At the line with "photomicrograph of testis", start transcribing; stop after the last line of the data below. Keep it exact and leave pictures out.

Source material:
* * * * * * * * *
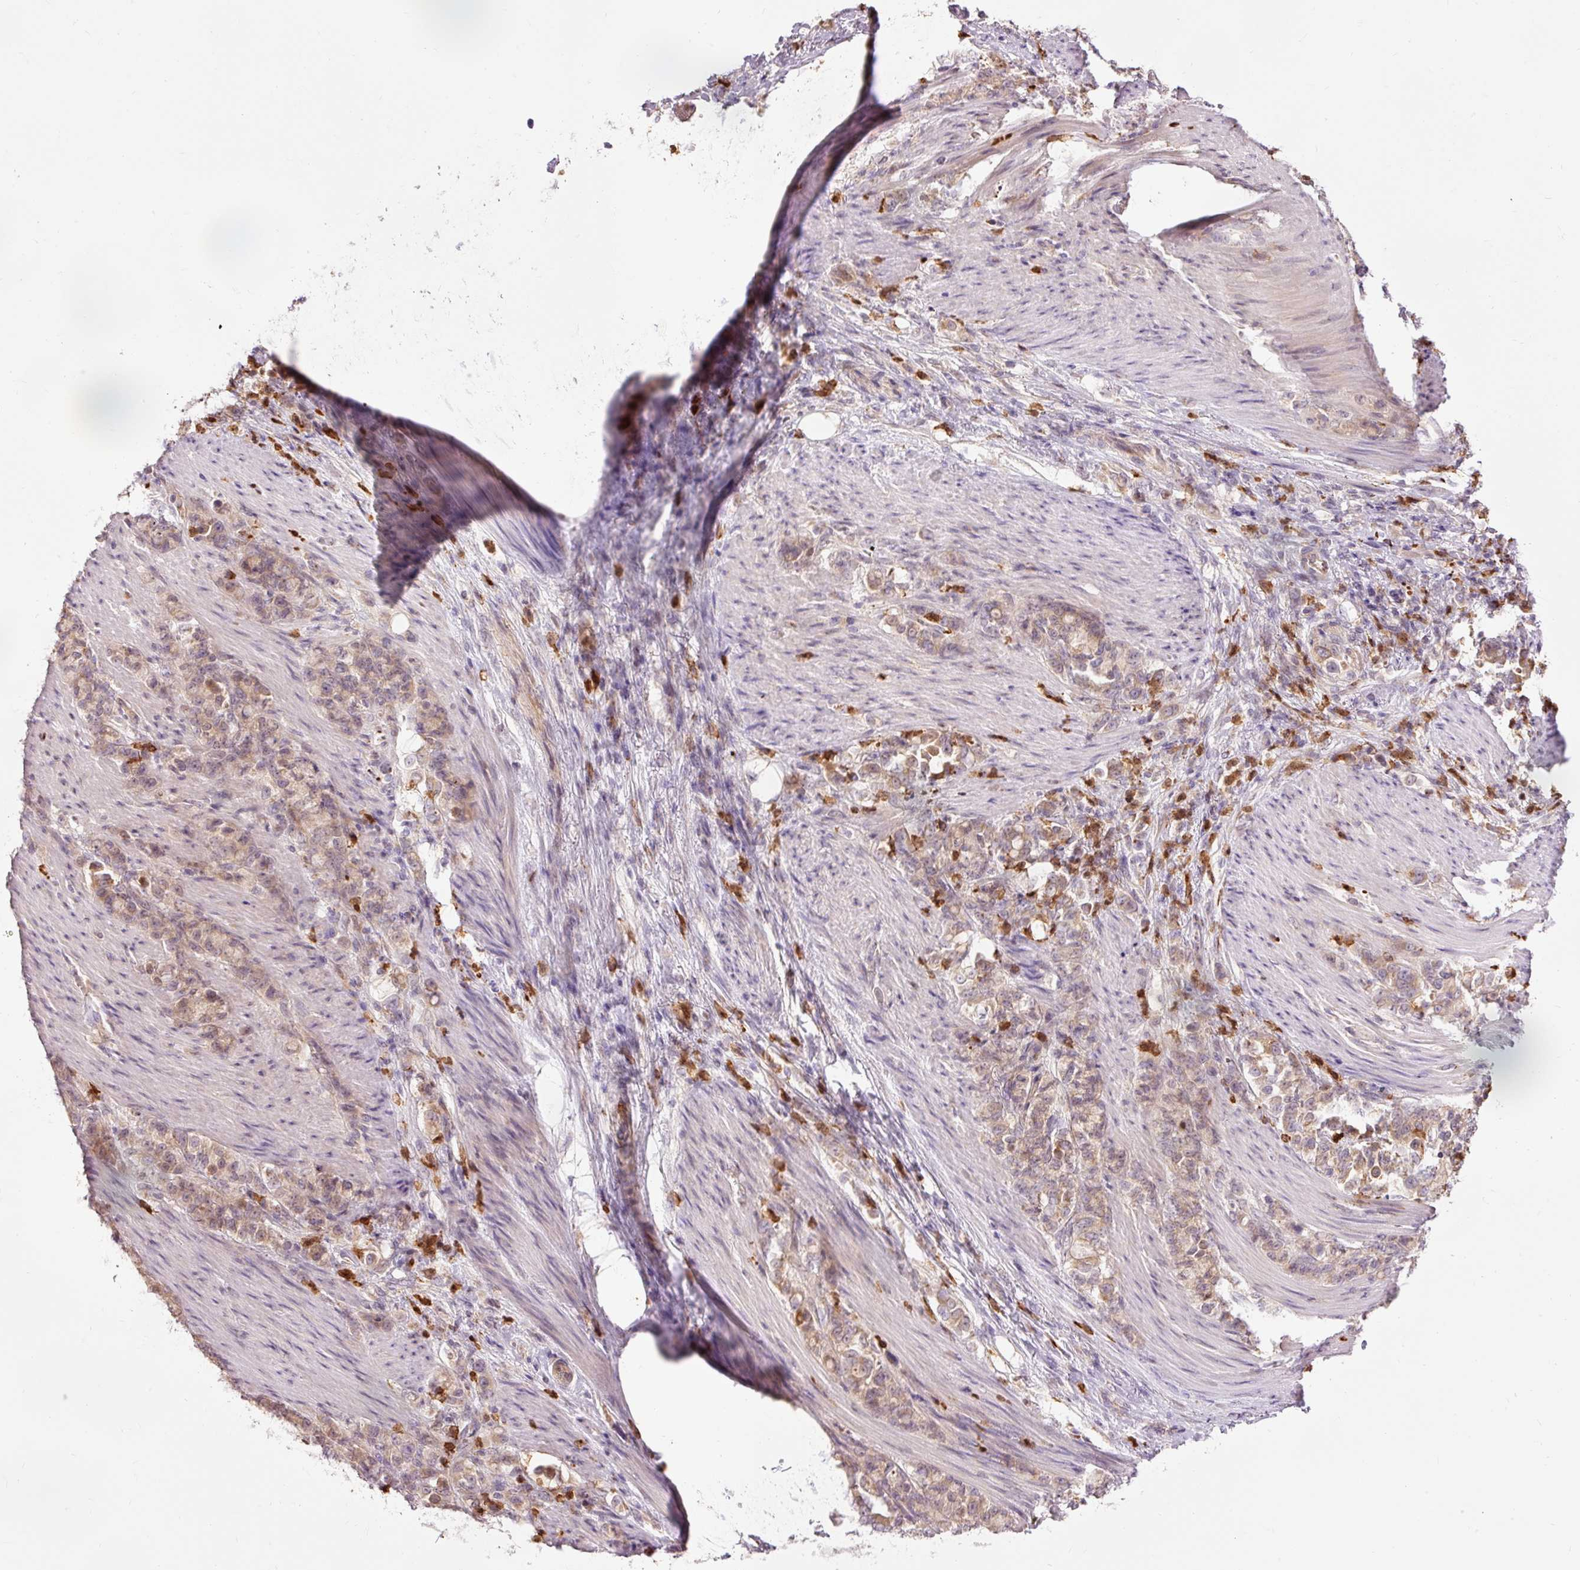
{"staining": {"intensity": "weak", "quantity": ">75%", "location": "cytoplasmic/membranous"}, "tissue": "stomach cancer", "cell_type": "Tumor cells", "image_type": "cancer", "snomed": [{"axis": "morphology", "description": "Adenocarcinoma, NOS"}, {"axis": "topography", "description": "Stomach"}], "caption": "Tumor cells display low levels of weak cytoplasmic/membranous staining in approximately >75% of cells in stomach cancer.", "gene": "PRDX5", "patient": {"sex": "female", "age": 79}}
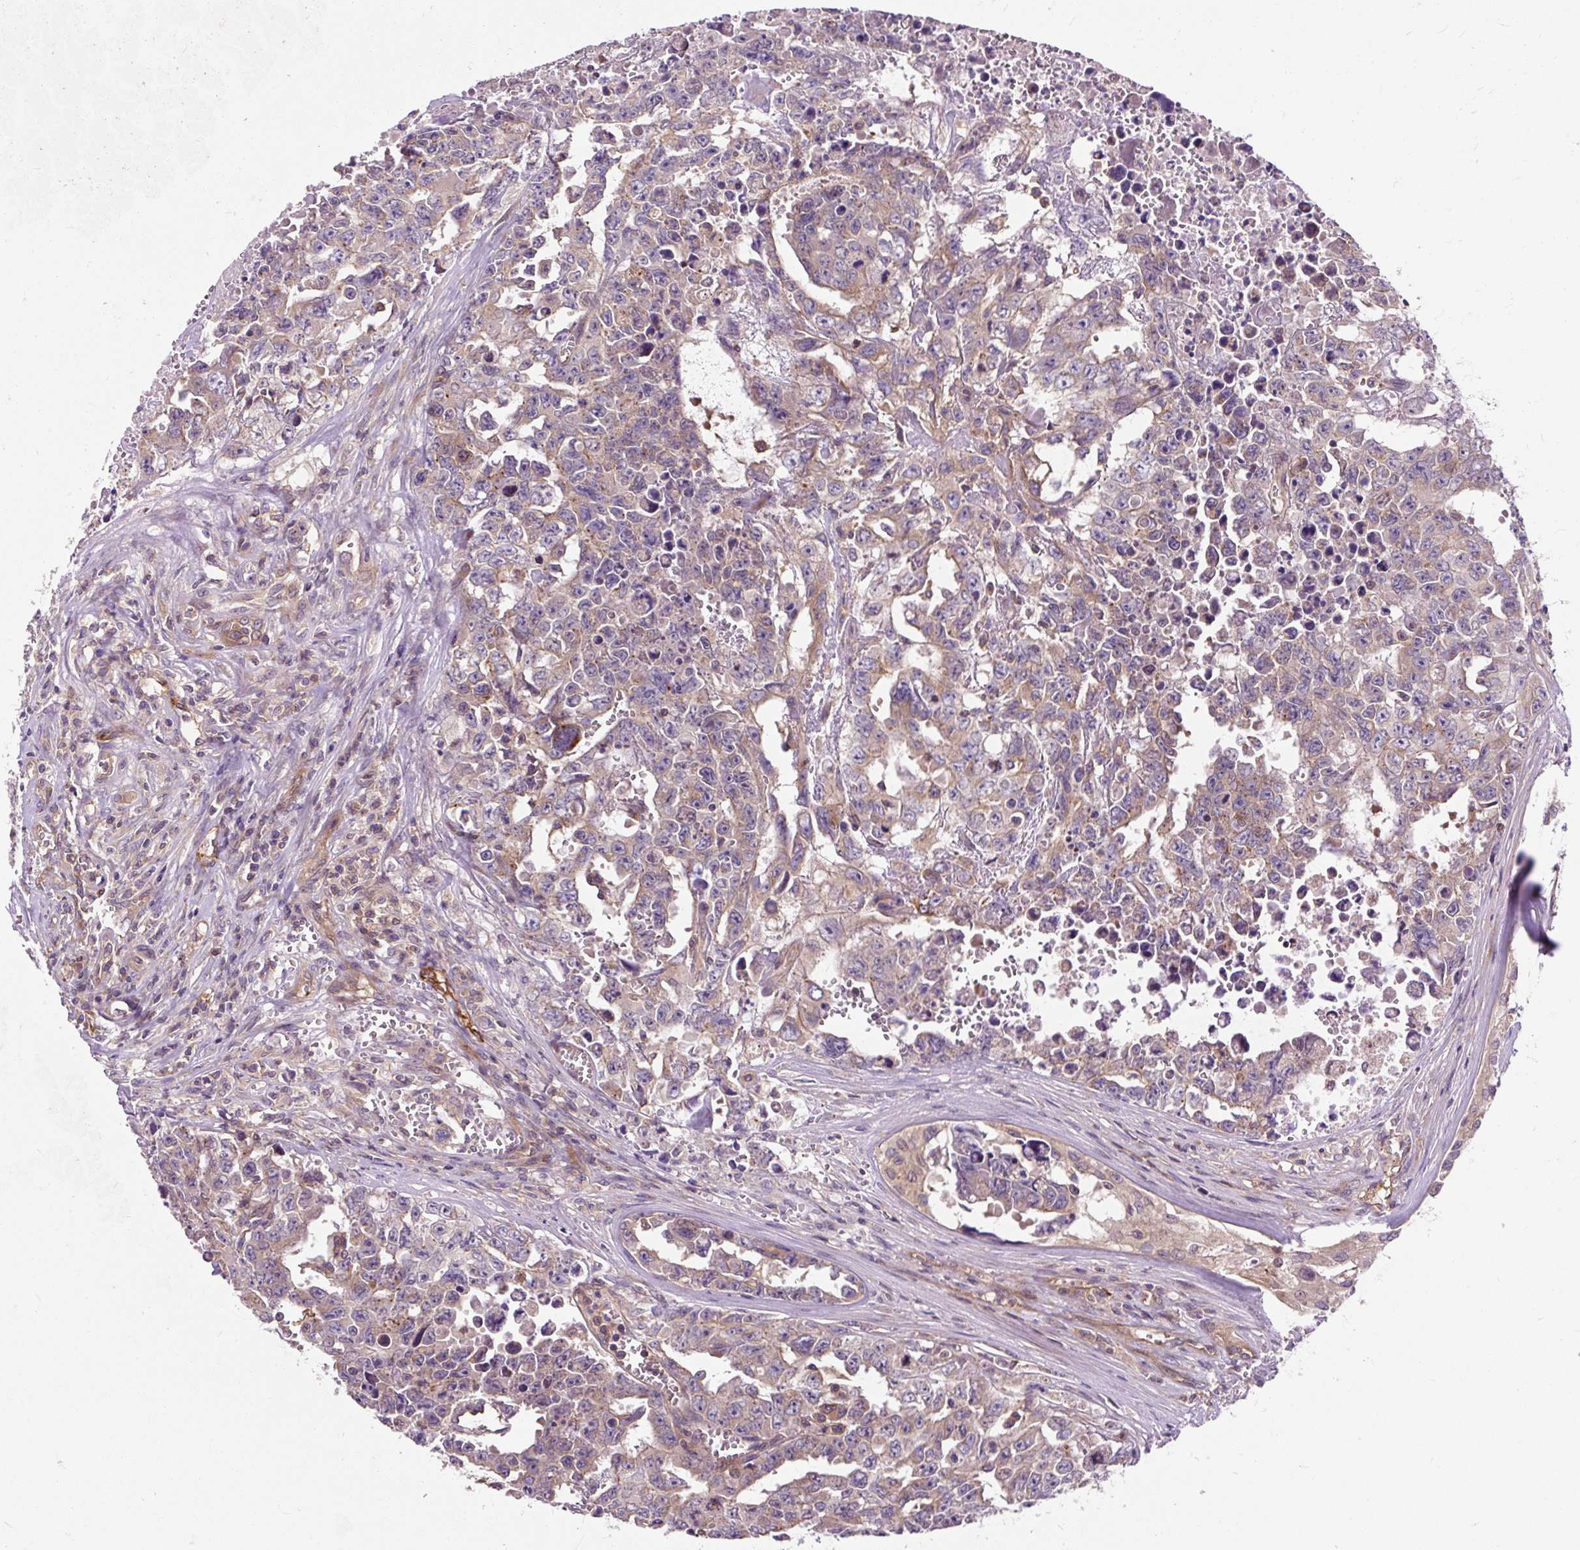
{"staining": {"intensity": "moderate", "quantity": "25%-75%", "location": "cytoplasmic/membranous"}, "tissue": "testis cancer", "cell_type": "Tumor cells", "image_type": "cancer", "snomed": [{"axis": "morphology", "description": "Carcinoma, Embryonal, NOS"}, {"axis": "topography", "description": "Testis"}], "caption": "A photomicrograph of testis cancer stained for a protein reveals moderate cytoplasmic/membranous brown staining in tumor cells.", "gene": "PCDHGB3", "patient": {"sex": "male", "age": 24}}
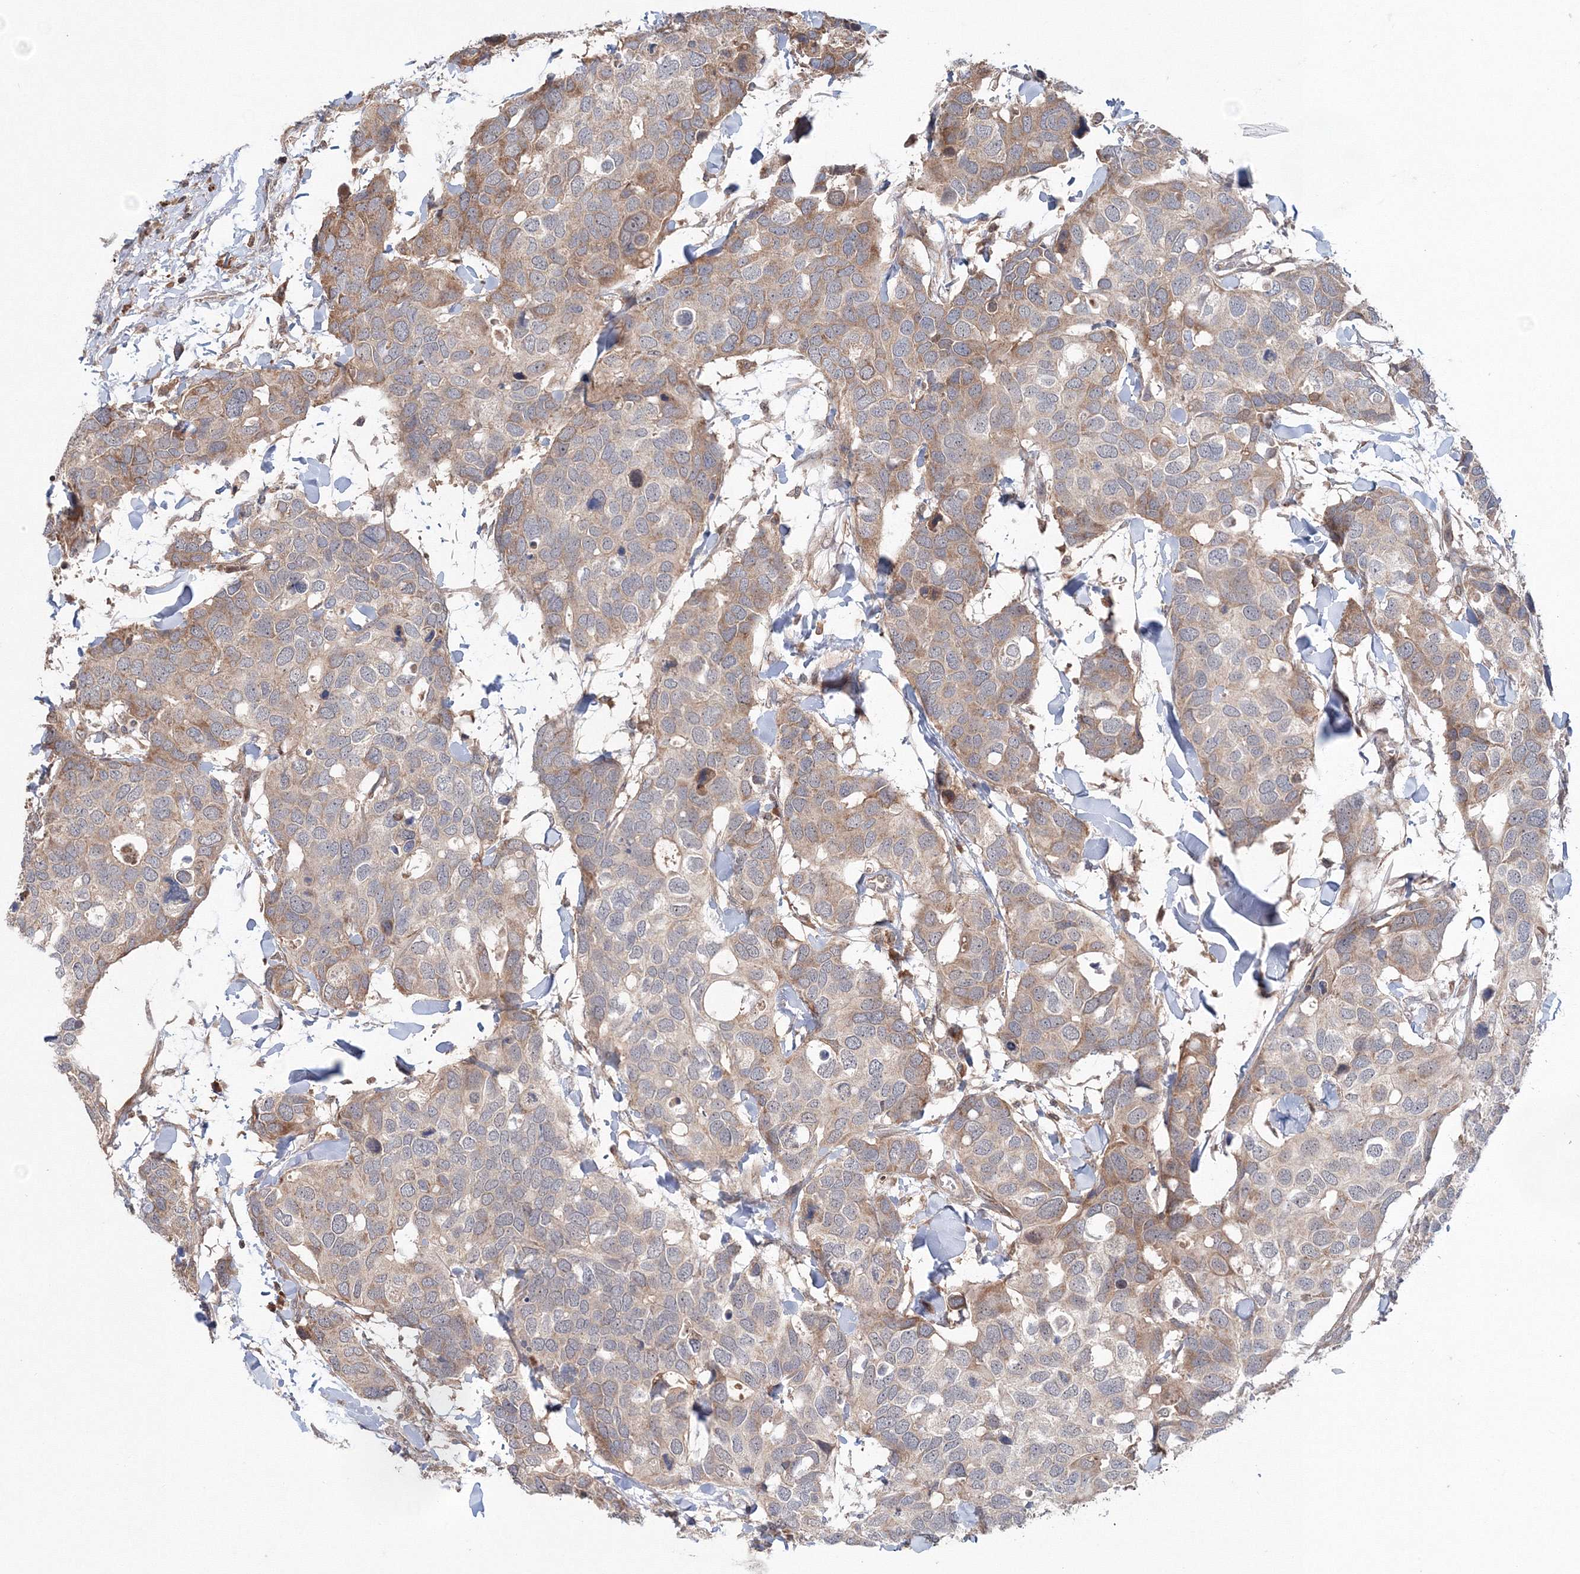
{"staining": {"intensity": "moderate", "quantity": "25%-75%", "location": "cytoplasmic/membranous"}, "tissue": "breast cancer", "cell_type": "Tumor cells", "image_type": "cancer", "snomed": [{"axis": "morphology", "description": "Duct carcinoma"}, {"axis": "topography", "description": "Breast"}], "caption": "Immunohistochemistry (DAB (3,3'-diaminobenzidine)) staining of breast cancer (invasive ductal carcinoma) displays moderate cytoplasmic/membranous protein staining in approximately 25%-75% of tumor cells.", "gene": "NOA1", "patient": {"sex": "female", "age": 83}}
* * * * * * * * *
Answer to the problem:
{"staining": {"intensity": "moderate", "quantity": "25%-75%", "location": "cytoplasmic/membranous"}, "tissue": "testis cancer", "cell_type": "Tumor cells", "image_type": "cancer", "snomed": [{"axis": "morphology", "description": "Carcinoma, Embryonal, NOS"}, {"axis": "topography", "description": "Testis"}], "caption": "A photomicrograph of testis cancer stained for a protein reveals moderate cytoplasmic/membranous brown staining in tumor cells.", "gene": "PCDHGB3", "patient": {"sex": "male", "age": 24}}
{"staining": {"intensity": "moderate", "quantity": "25%-75%", "location": "cytoplasmic/membranous"}, "tissue": "breast cancer", "cell_type": "Tumor cells", "image_type": "cancer", "snomed": [{"axis": "morphology", "description": "Duct carcinoma"}, {"axis": "topography", "description": "Breast"}], "caption": "Immunohistochemistry (DAB (3,3'-diaminobenzidine)) staining of breast cancer (invasive ductal carcinoma) displays moderate cytoplasmic/membranous protein staining in approximately 25%-75% of tumor cells.", "gene": "NOA1", "patient": {"sex": "female", "age": 83}}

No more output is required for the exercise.